Nailing It: Helping Others Implement Your Strategy

Published: Wed, 02/20/13

"The best CEOs I know are teachers, and at the core of what they teach is strategy." -- Michael Porter
Nailing It: Helping Others Implement Your Strategy

Your value as a leader stems largely from your role as team visionary, the person who defines the priorities for your group. In the modern workplace, you do this best not by executing decisions, but by engaging your team members' energies. Your ultimate goal should be to channel their efforts, abilities, and dedication in such a way that they align as closely as possible with the strategic priorities  of your organization.

So easy to say-but so hard to do. Once you've formulated your strategy, be prepared to focus like a laser and direct every bit of energy you can spare toward implementation. That doesn't mean you have to run yourself into the ground to accomplish this, but you do have to buckle down and make every effort count.

Suppose you've outlined what you think is the perfect strategy for your group, but your team just can't nail it.

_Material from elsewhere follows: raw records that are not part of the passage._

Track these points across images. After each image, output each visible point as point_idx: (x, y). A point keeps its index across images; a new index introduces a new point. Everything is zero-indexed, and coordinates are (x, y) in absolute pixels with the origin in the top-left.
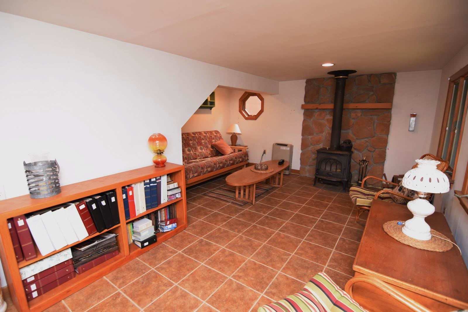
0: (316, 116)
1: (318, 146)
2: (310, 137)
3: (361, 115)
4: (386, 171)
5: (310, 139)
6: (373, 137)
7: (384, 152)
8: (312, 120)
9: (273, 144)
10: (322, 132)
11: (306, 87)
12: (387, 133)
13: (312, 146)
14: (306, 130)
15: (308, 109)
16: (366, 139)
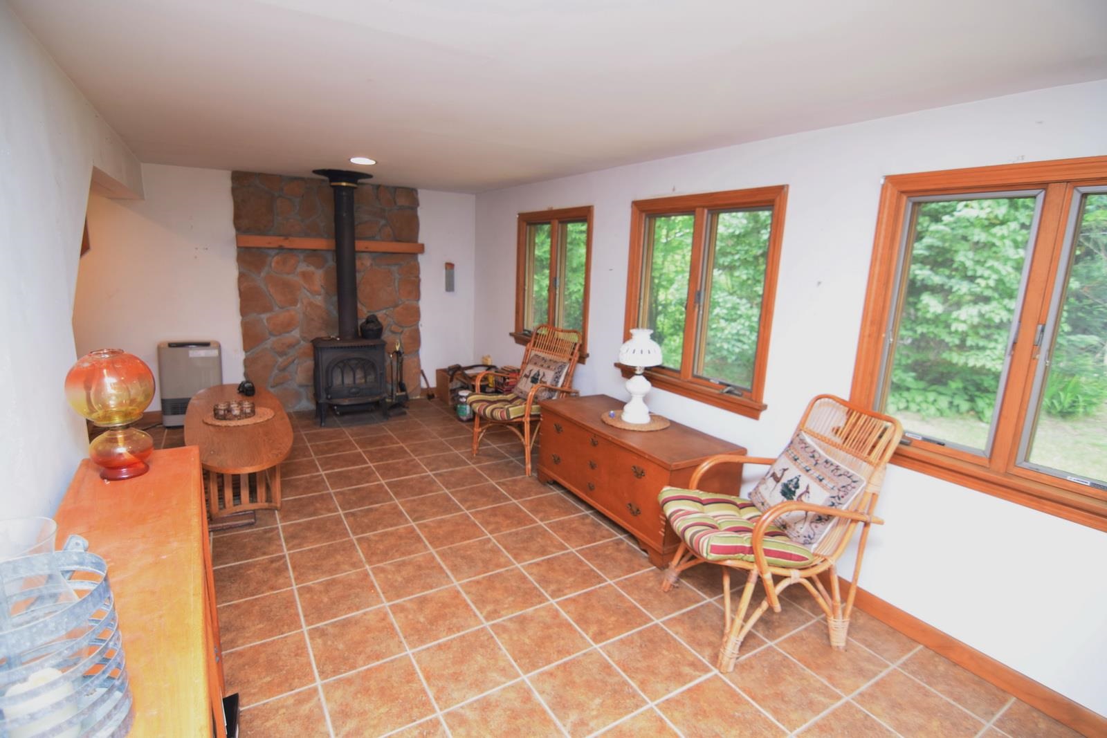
0: (273, 265)
1: (287, 335)
2: (264, 316)
3: (371, 265)
4: (424, 367)
5: (265, 321)
6: (396, 306)
7: (417, 331)
8: (263, 274)
9: (156, 346)
10: (294, 302)
11: (234, 190)
12: (417, 296)
13: (273, 339)
14: (250, 300)
15: (247, 248)
16: (384, 311)
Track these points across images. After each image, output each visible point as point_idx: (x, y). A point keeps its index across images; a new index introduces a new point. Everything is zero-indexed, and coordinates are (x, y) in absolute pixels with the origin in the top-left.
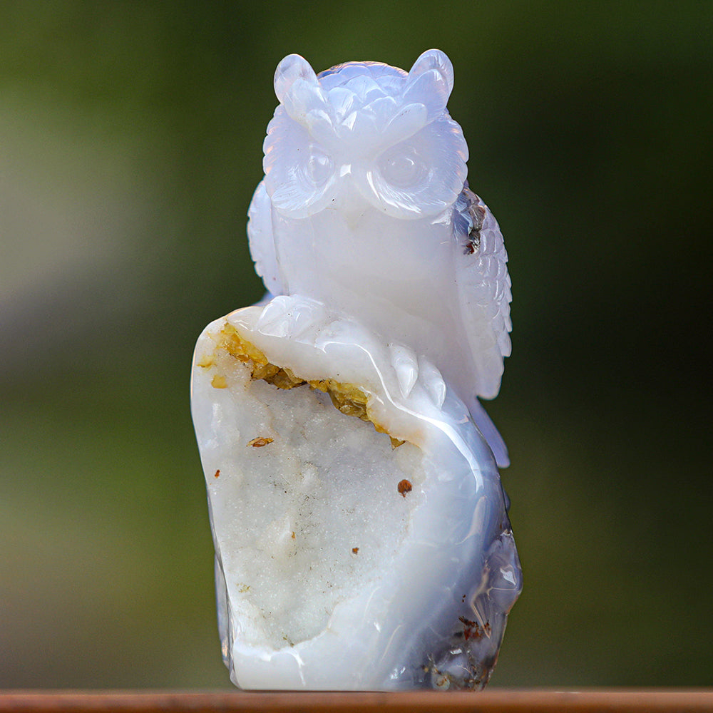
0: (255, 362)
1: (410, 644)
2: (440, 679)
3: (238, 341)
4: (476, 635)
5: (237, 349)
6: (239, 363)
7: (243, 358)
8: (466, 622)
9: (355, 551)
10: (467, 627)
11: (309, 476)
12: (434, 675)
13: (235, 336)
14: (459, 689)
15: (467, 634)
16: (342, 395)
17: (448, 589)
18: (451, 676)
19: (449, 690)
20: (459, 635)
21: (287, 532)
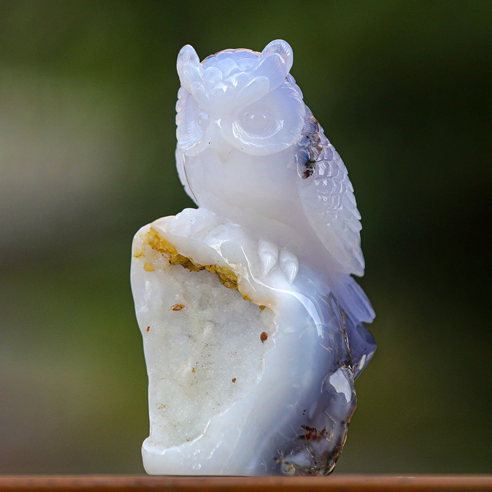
0: (171, 253)
1: (264, 444)
2: (287, 467)
3: (159, 239)
4: (315, 438)
5: (157, 245)
6: (160, 254)
7: (162, 251)
8: (307, 428)
9: (234, 380)
10: (308, 432)
11: (208, 330)
12: (283, 465)
13: (156, 236)
14: (304, 474)
15: (308, 437)
16: (224, 275)
17: (292, 406)
18: (296, 465)
19: (294, 475)
20: (302, 437)
21: (189, 368)
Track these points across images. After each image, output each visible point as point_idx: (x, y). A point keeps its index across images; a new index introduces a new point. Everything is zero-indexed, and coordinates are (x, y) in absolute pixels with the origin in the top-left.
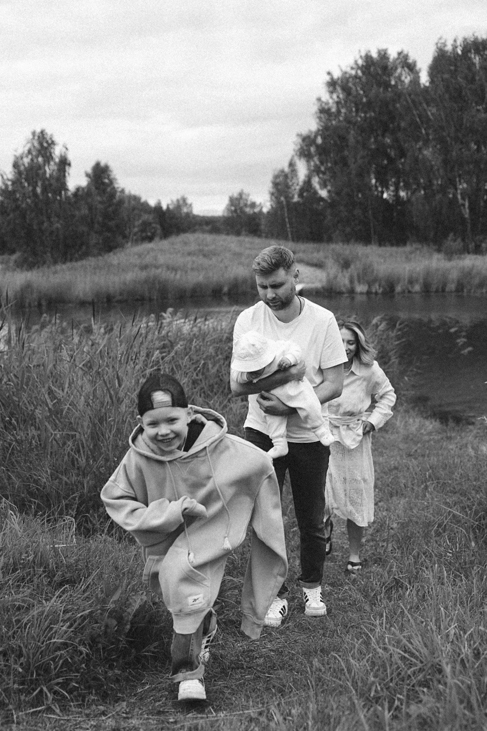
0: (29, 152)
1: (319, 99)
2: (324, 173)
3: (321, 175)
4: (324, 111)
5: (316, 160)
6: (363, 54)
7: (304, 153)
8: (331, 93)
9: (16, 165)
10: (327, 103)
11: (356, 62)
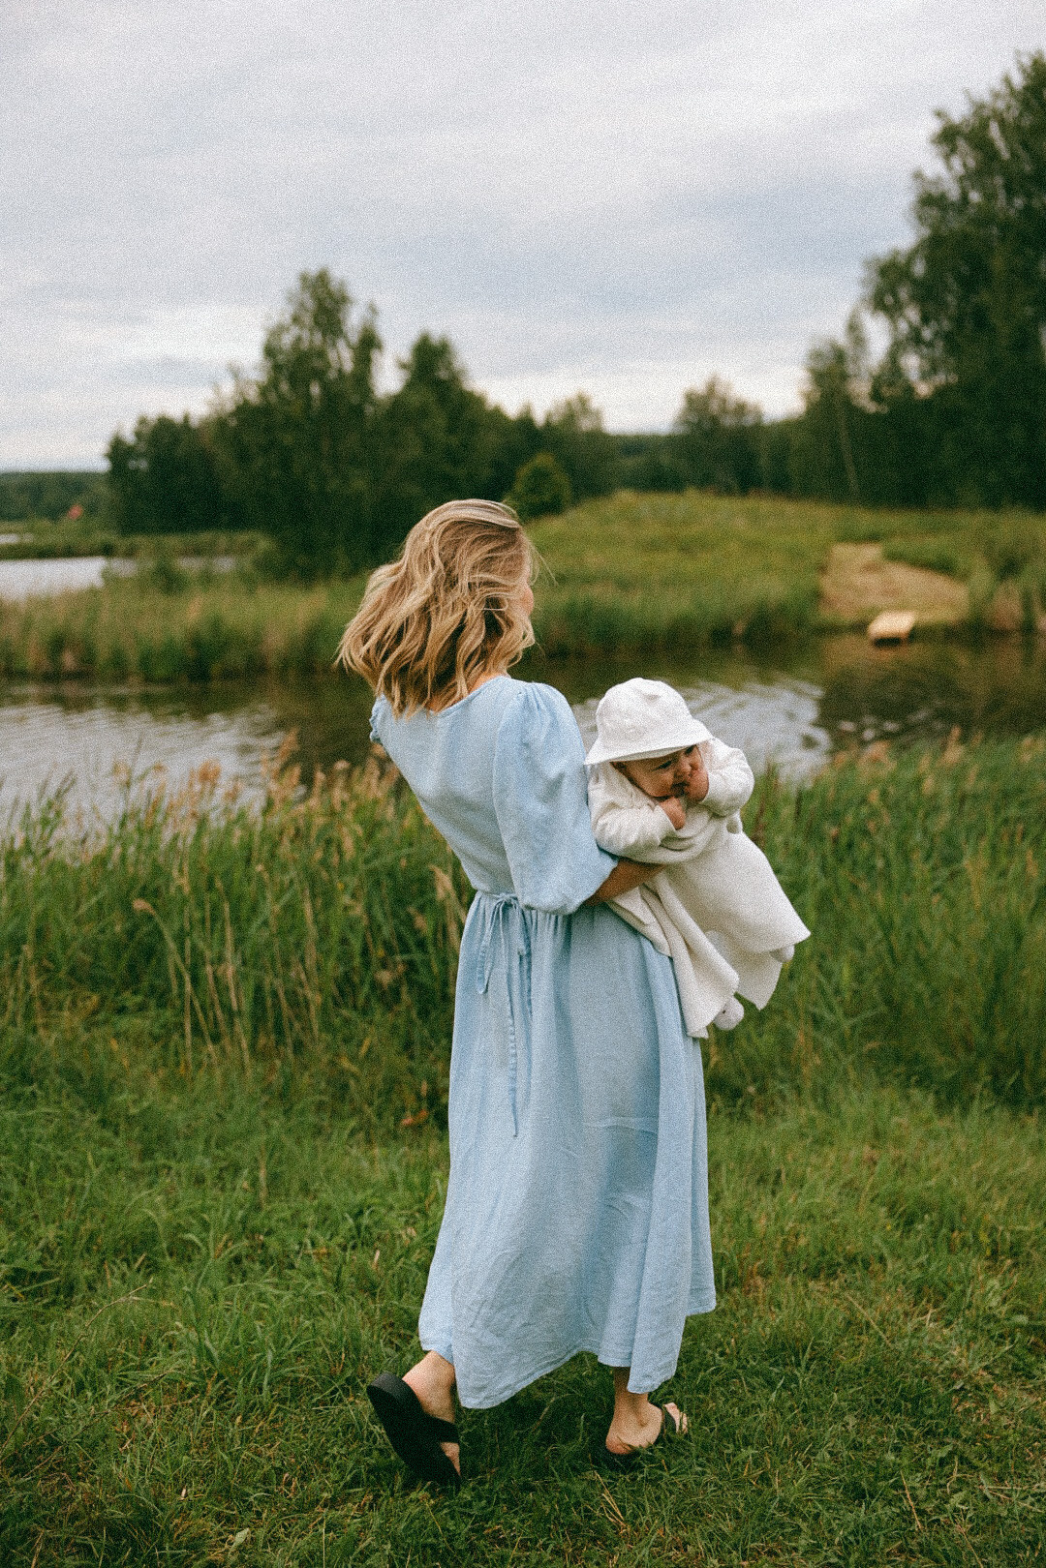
0: (296, 320)
1: (918, 176)
2: (930, 345)
3: (925, 350)
4: (930, 202)
5: (913, 314)
6: (1027, 61)
7: (883, 301)
8: (947, 157)
9: (270, 351)
10: (937, 181)
11: (1007, 81)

Clearly something's wrong, but what? This is one of those times when you need to pull the caravan over at the nearest rest stop and start checking under the hood. Take a look at these process components and make sure they're properly engaged:

Just Say No to Your Inner Control Freak
 
Communication
1. Communication.  You may think you've fully communicated your strategy to your team, but have you really? Repeatedly, surveys of corporate workers reveal that most of them have no clue about the company's overall strategy. When they first started work, someone pointed them in a certain direction, told them to get moving, and they've been going that way ever since. Mostly they don't know why; nor do they care, as long as the paychecks keep coming. Rather than allow this to continue, sit down with your employees, outline exactly what you're trying to accomplish, and show them how you've designed their duties to get them there.
 
Motivation
2. Motivation.  To care or not to care: that's the question guiding the lives of most employees. Most want to get their pile of work done so they can go home. If you expect the team to fire on all strategy cylinders, give them reasons to do so. Decent salaries, bonuses, regular raises, extra days off for good work, promises of a dream vacation for the year's most productive employee...all can encourage your people to start aiming for the bull's-eye. Bribery? Maybe, but incentives work.
 
Means
3. Means. Speaking of the bull's-eye, do you really expect your teammates to nail it with a rubber band shooter? At the very least, give them a blowgun...or better yet, a longbow...or better yet, a high-powered rifle. In other words (lest we take this shooting analogy too far given today's climate),  give them the tools they need to accomplish your goals. Those may include the right wrenches and screwdrivers, PCs, special software apps, training, or other enablers they require to get from here to there.